_Tasks to carry out_.
a – Answer these questions from the data preparation guide:
(i) What share of project budget does data preparation routinely consume?
(ii) How long do issues caught after model training cost?
(iii) Under Stage 2, which source is listed for cases where real data is scarce or sensitive?
b – Copy the passage of the data preparation guide between "By JustSoftLab Team" and "cost in 2026.", inclusive.

━━━━━ Selected extract

Data Engineering·September 28, 2024·5 min read

Data preparation for machine learning: a practical guide

Data preparation routinely consumes 25-40% of ML project budget — and it's where projects most often overrun. The seven-stage process that ships, common pitfalls, and the tooling we deploy.

By JustSoftLab Team

Data preparation for machine learning: a practical guide

Data preparation is the engineering work that determines whether ML projects ship or stall. It routinely consumes 25-40% of project budget, but underestimating it remains the most common cause of cost overruns. Models trained on inadequately prepared data produce convincing predictions based on noise — worse than no model.

This article maps the seven-stage data preparation process that consistently produces production-ready ML datasets, common pitfalls, and the tooling we deploy. For broader ML cost framing, see calculating machine learning costs and how much does AI cost in 2026.

Why data prep is the highest-leverage ML work

Three reasons it dominates project economics:

Garbage in, garbage out. ML models learn statistical patterns from data. Bad data produces bad patterns regardless of model sophistication.
Iteration cost compounds. Issues caught during data prep cost hours; issues caught after model training cost weeks.
Quality gates determine production readiness. Models can't deploy without data preparation that meets quality, fairness, and compliance standards.

The teams shipping production ML invest disproportionately in data prep. The teams that don't ship surprised reports about why models underperform.

Seven-stage data preparation process

Stage 1: Define data requirements

Before collecting anything, specify:

Target variable — what is the model predicting?
Features needed — what inputs are likely predictive?
Volume requirements — how much data is needed for the model class?
Coverage requirements — what time periods, geographies, customer segments?
Quality requirements — accuracy, completeness, freshness SLAs

Without explicit requirements, data collection becomes scope creep that consumes budget without producing usable datasets.

Stage 2: Source data identification and access

Map where data lives:

Internal systems (databases, warehouses, application logs)
External sources (commercial datasets, public datasets, third-party APIs)
Synthetic data generation (where real data is scarce or sensitive)

━━━━━━━━━━
━━━━━ Extracted material

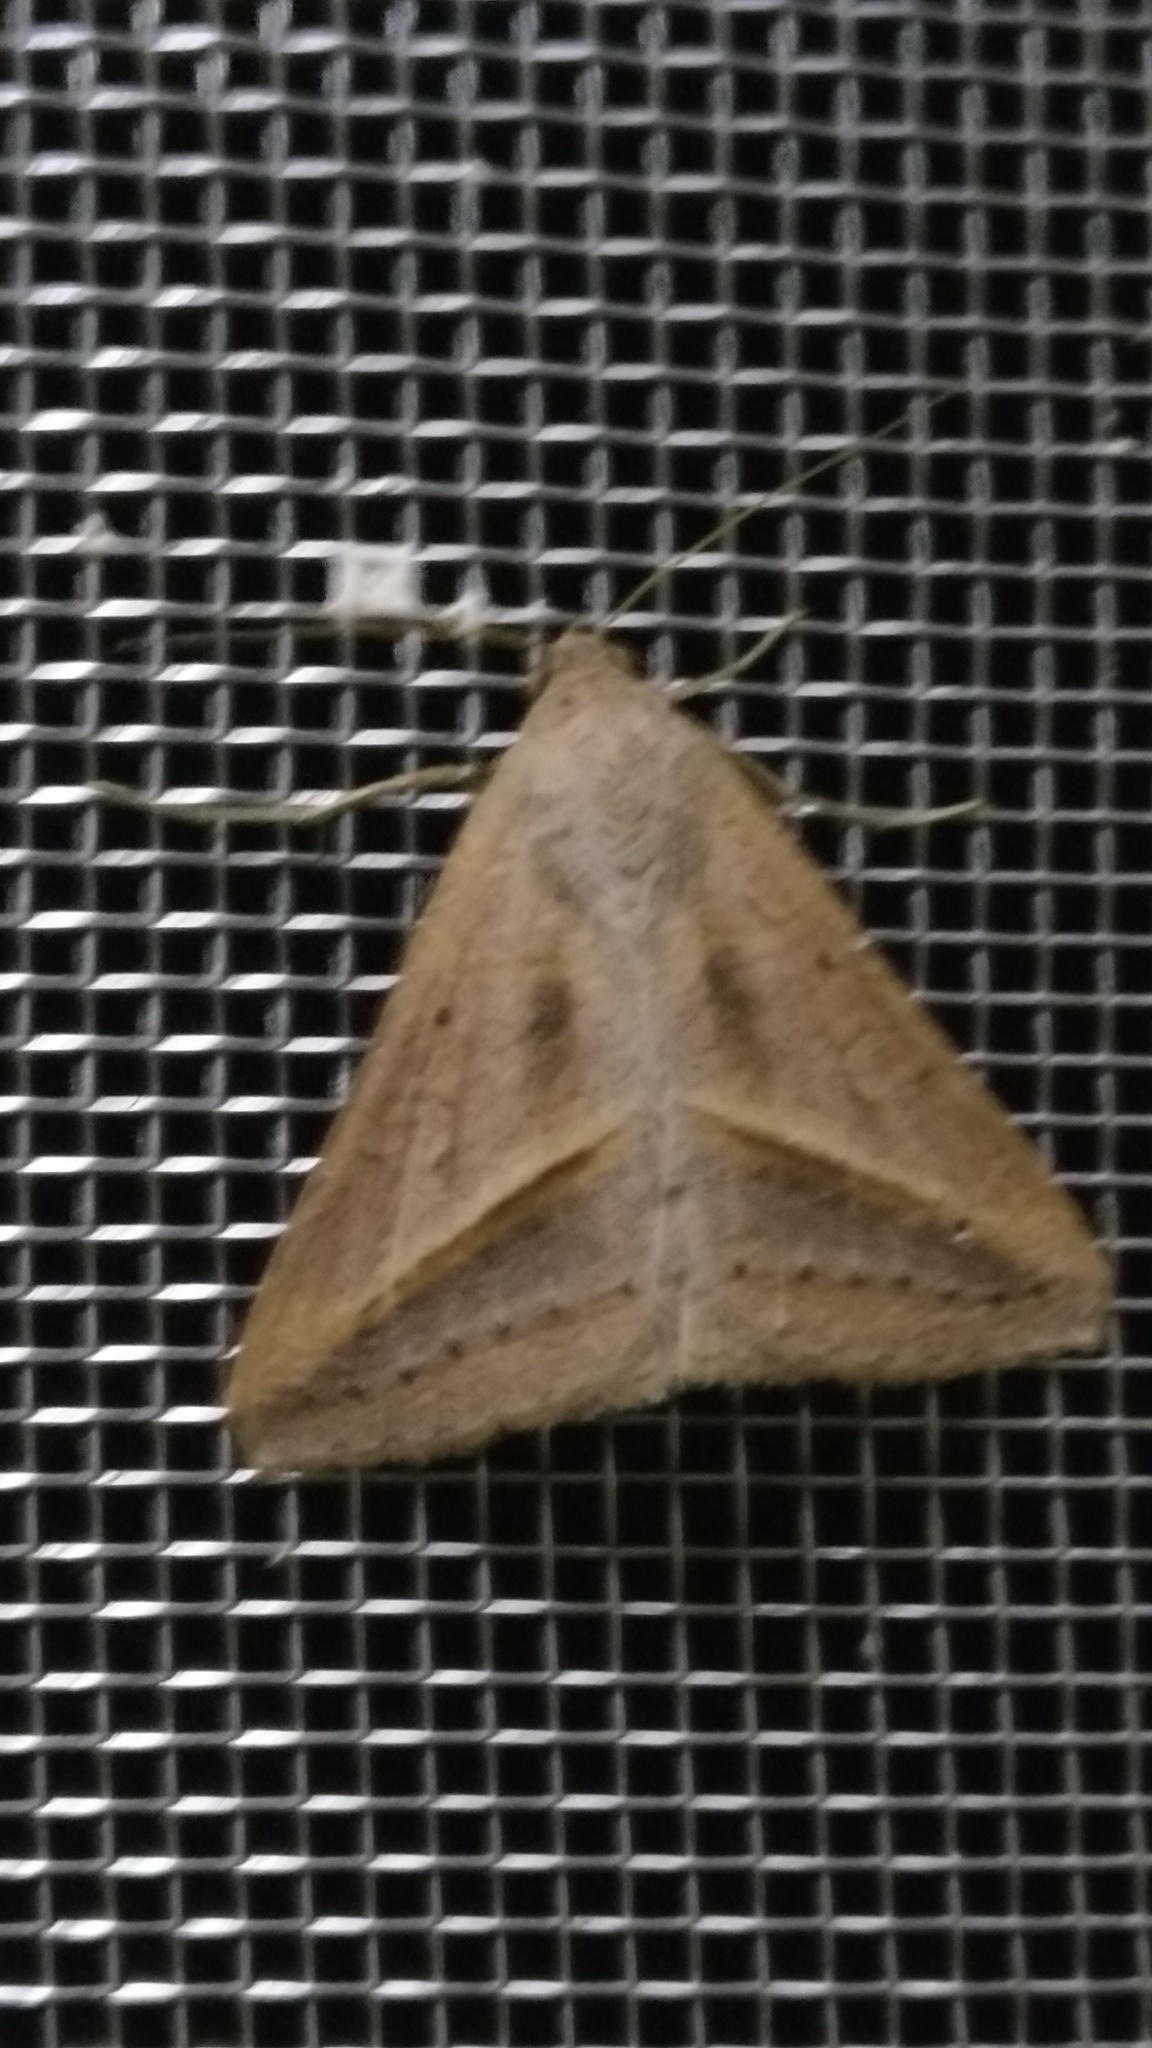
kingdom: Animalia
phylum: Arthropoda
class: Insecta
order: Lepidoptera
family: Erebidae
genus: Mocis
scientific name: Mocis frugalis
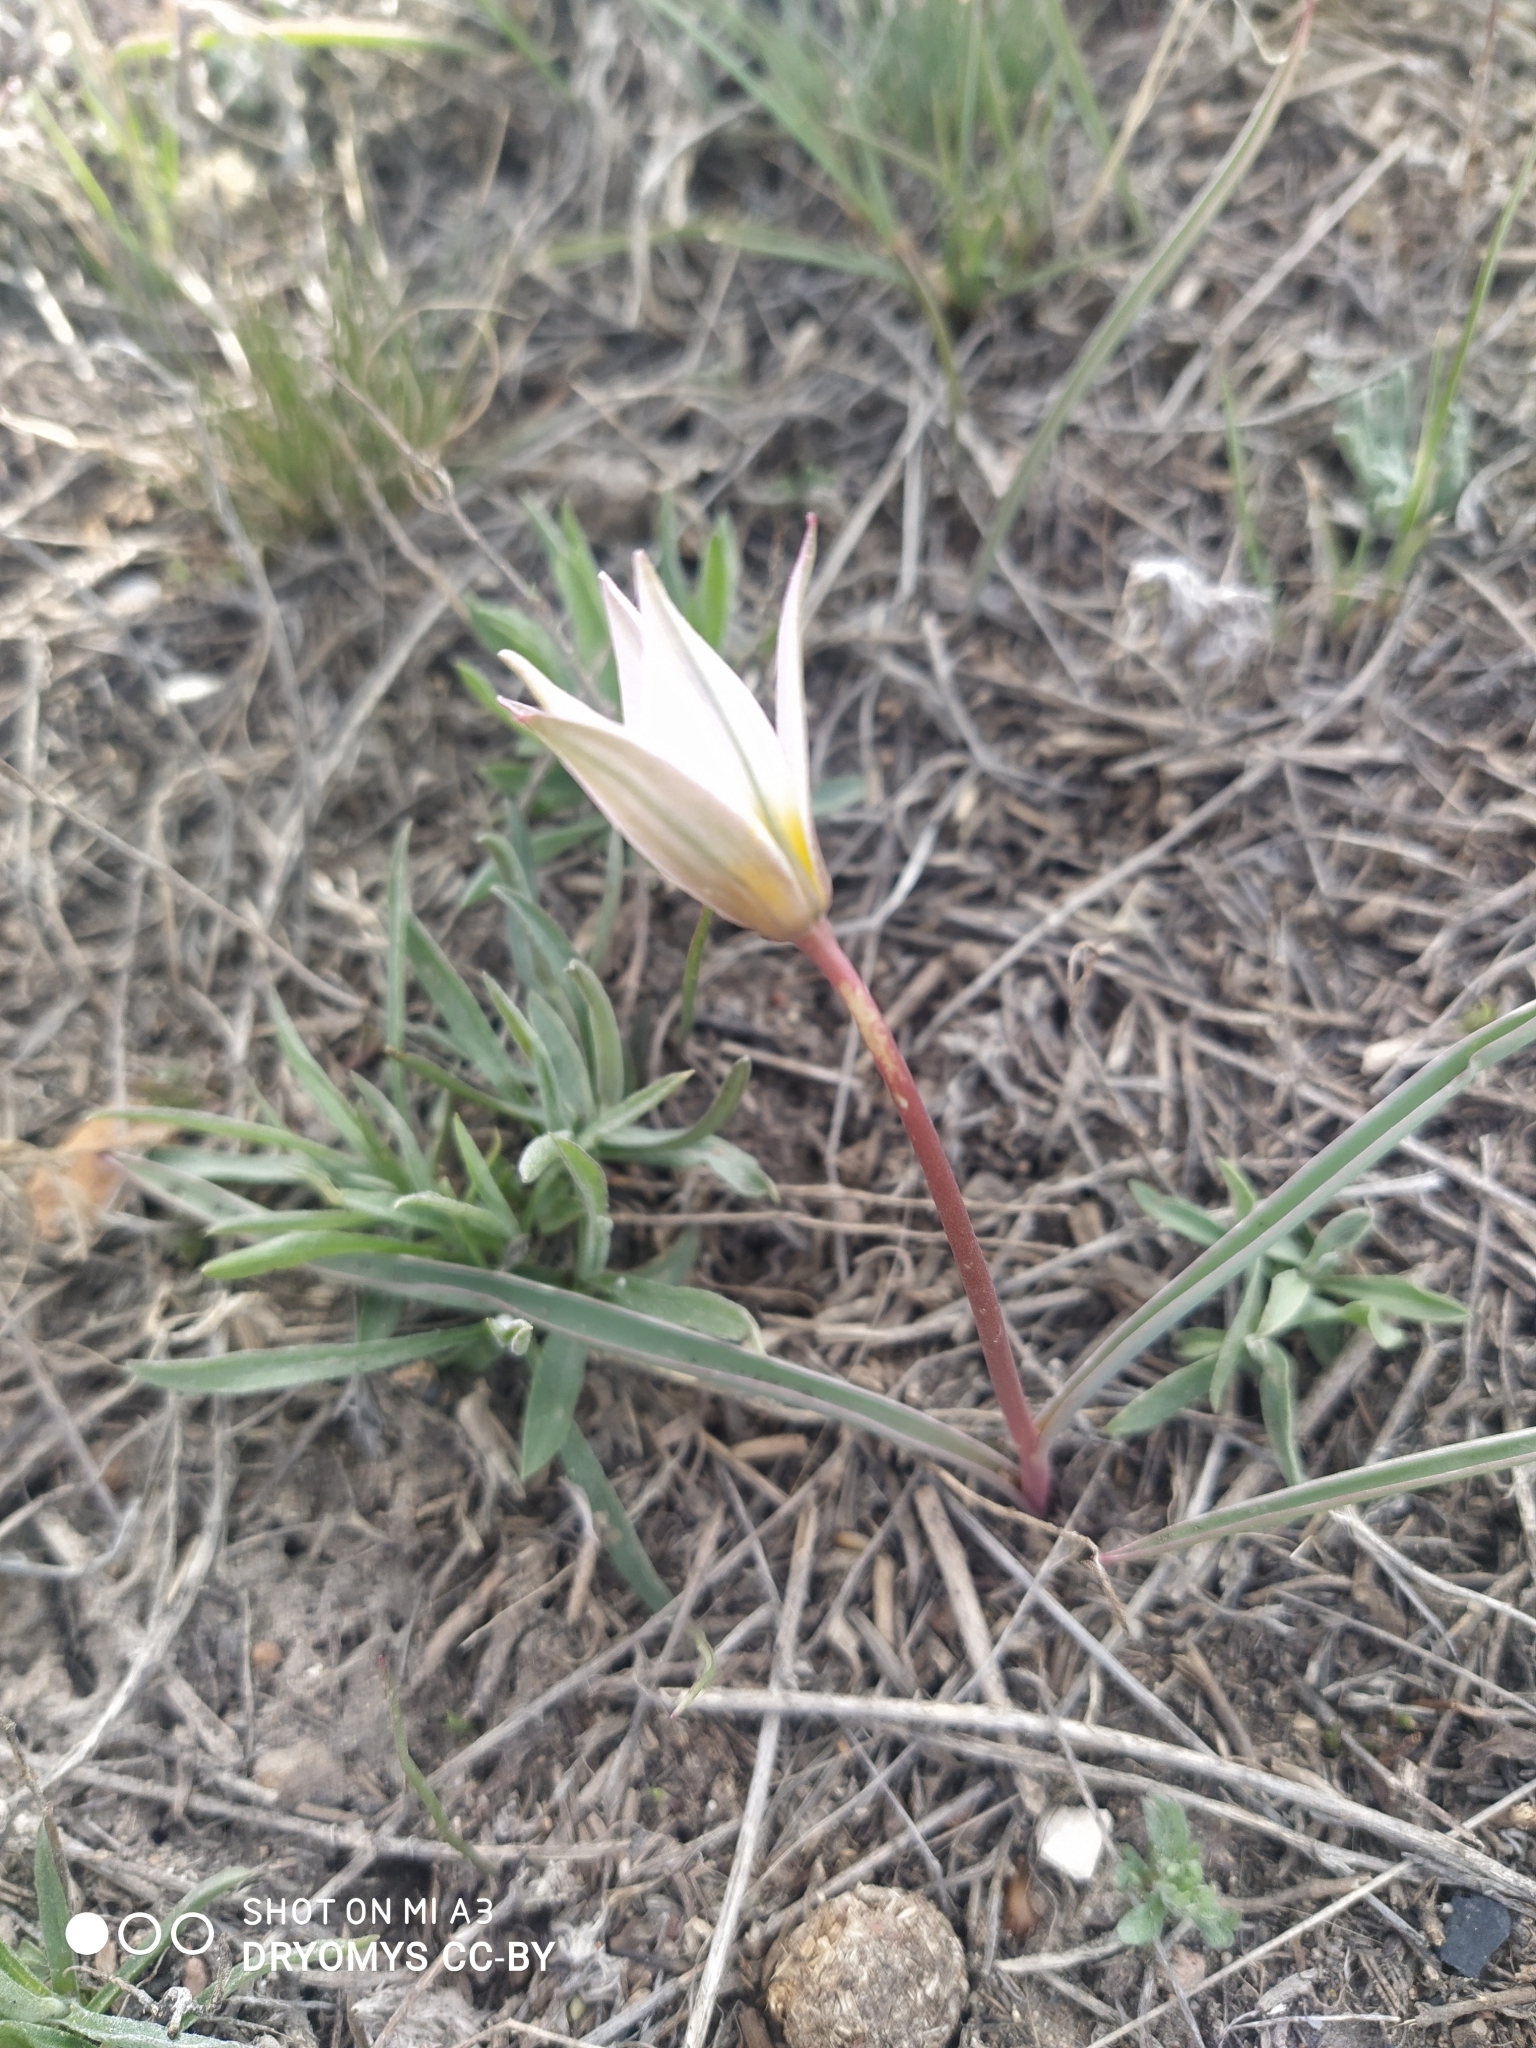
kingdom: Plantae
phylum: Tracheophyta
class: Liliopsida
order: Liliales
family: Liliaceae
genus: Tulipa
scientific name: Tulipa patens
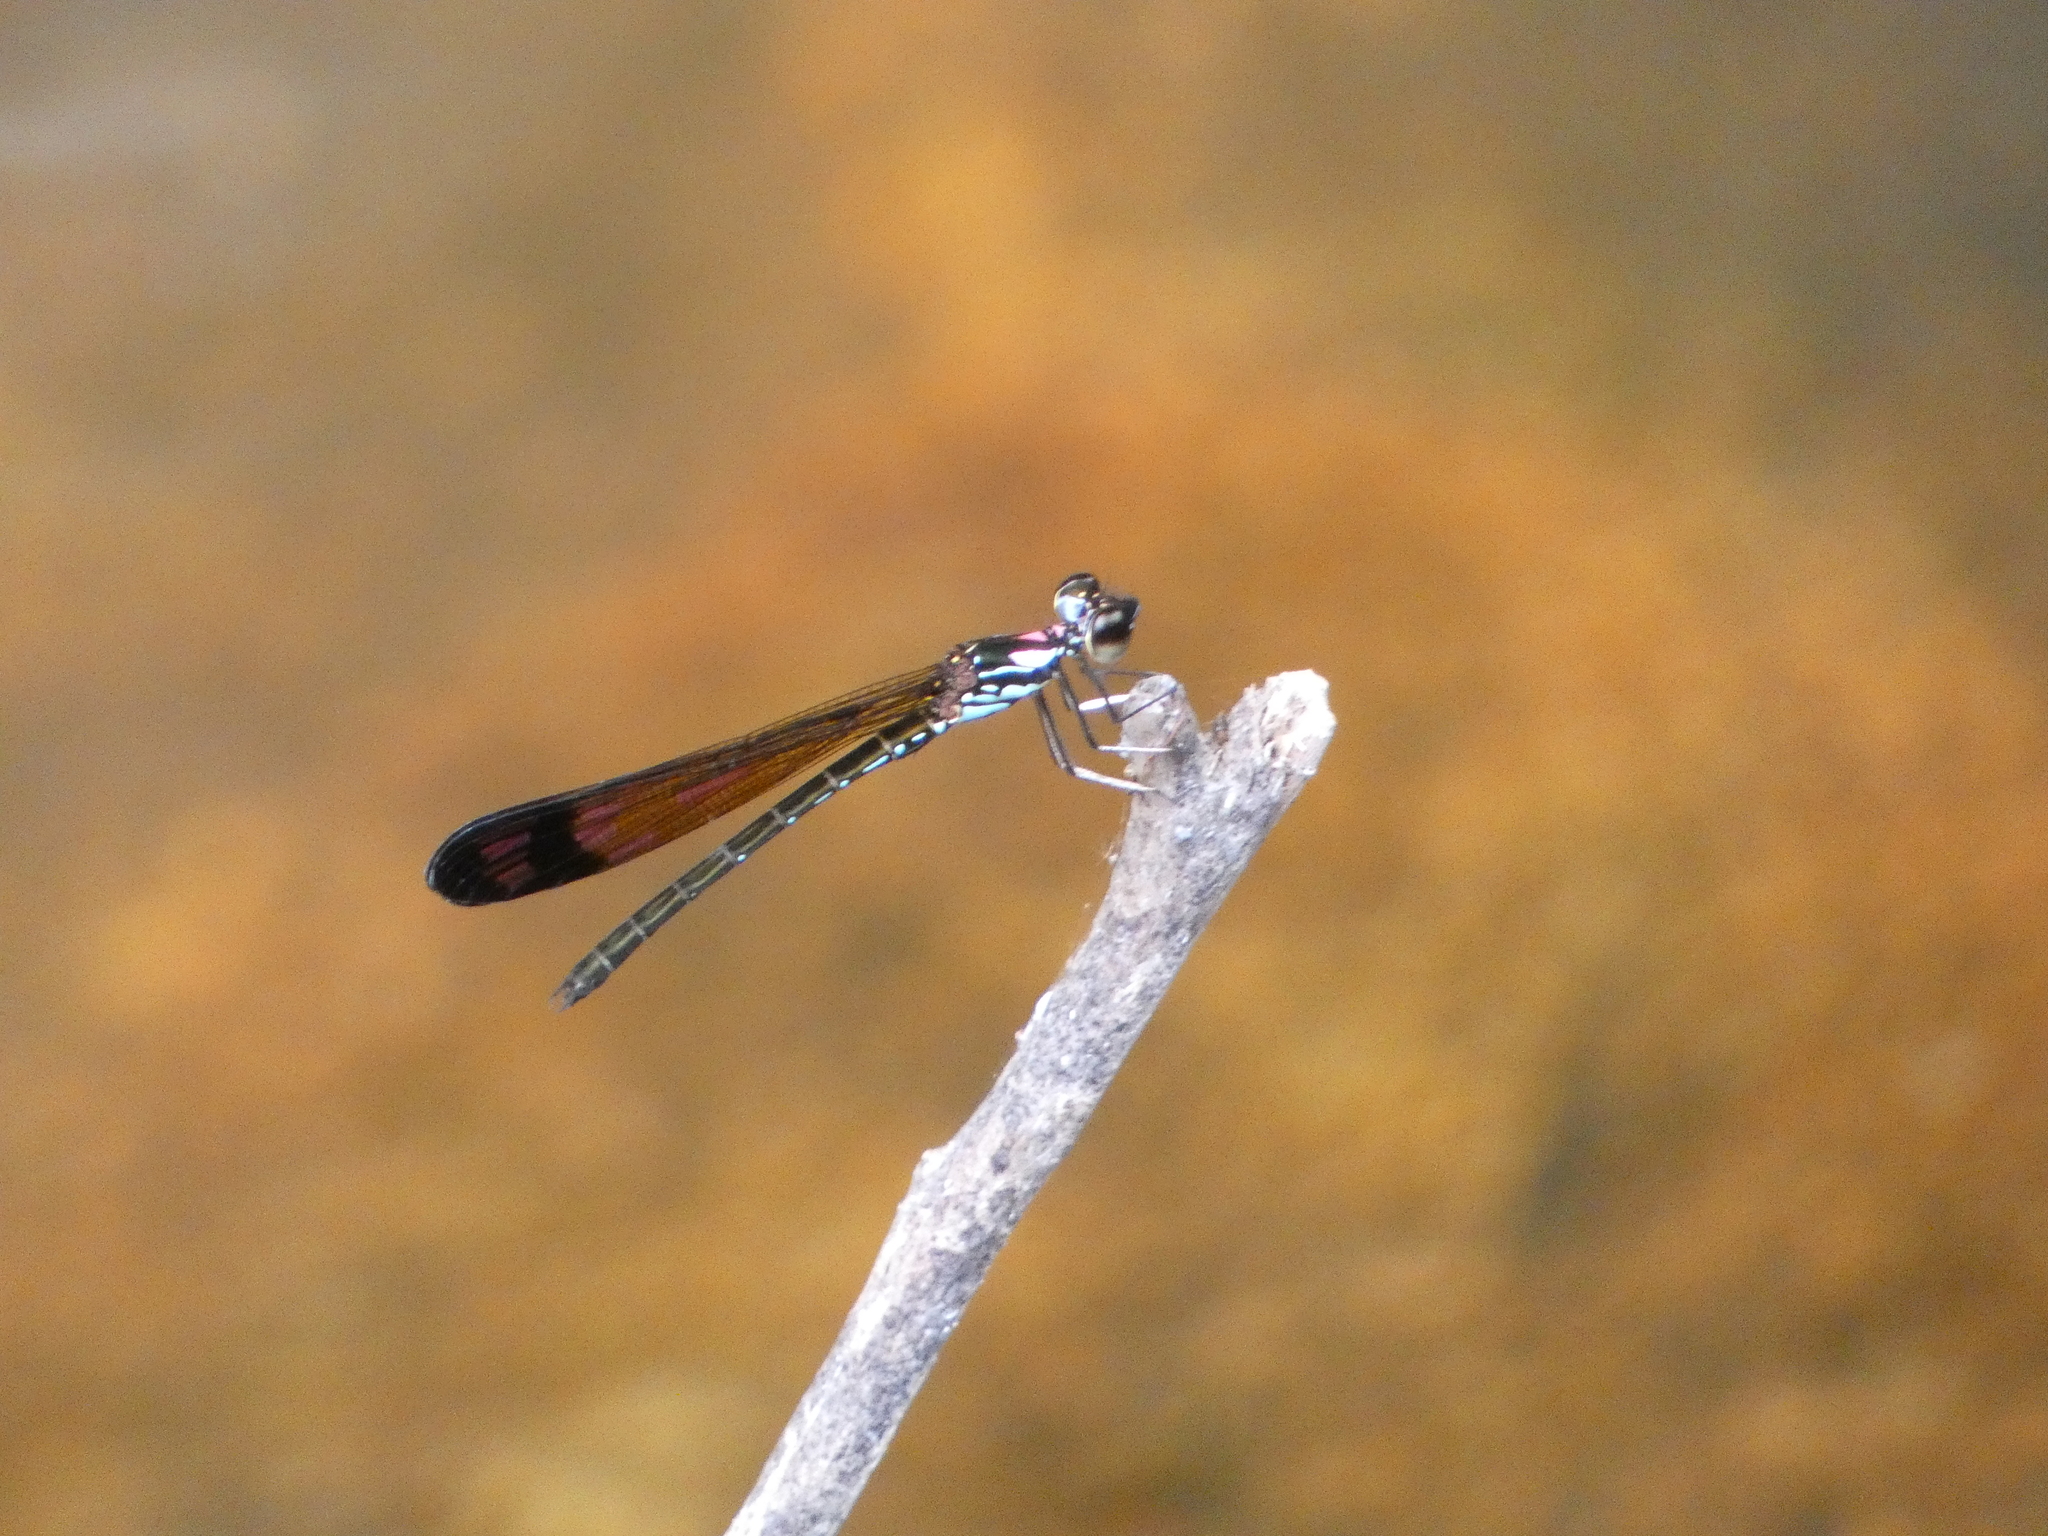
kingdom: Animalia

━━━━━━━━━━

_The results_.
a –
(i) 25-40%
(ii) Weeks
(iii) Synthetic data generation

b –
By JustSoftLab Team

Data preparation for machine learning: a practical guide

Data preparation is the engineering work that determines whether ML projects ship or stall. It routinely consumes 25-40% of project budget, but underestimating it remains the most common cause of cost overruns. Models trained on inadequately prepared data produce convincing predictions based on noise — worse than no model.

This article maps the seven-stage data preparation process that consistently produces production-ready ML datasets, common pitfalls, and the tooling we deploy. For broader ML cost framing, see calculating machine learning costs and how much does AI cost in 2026.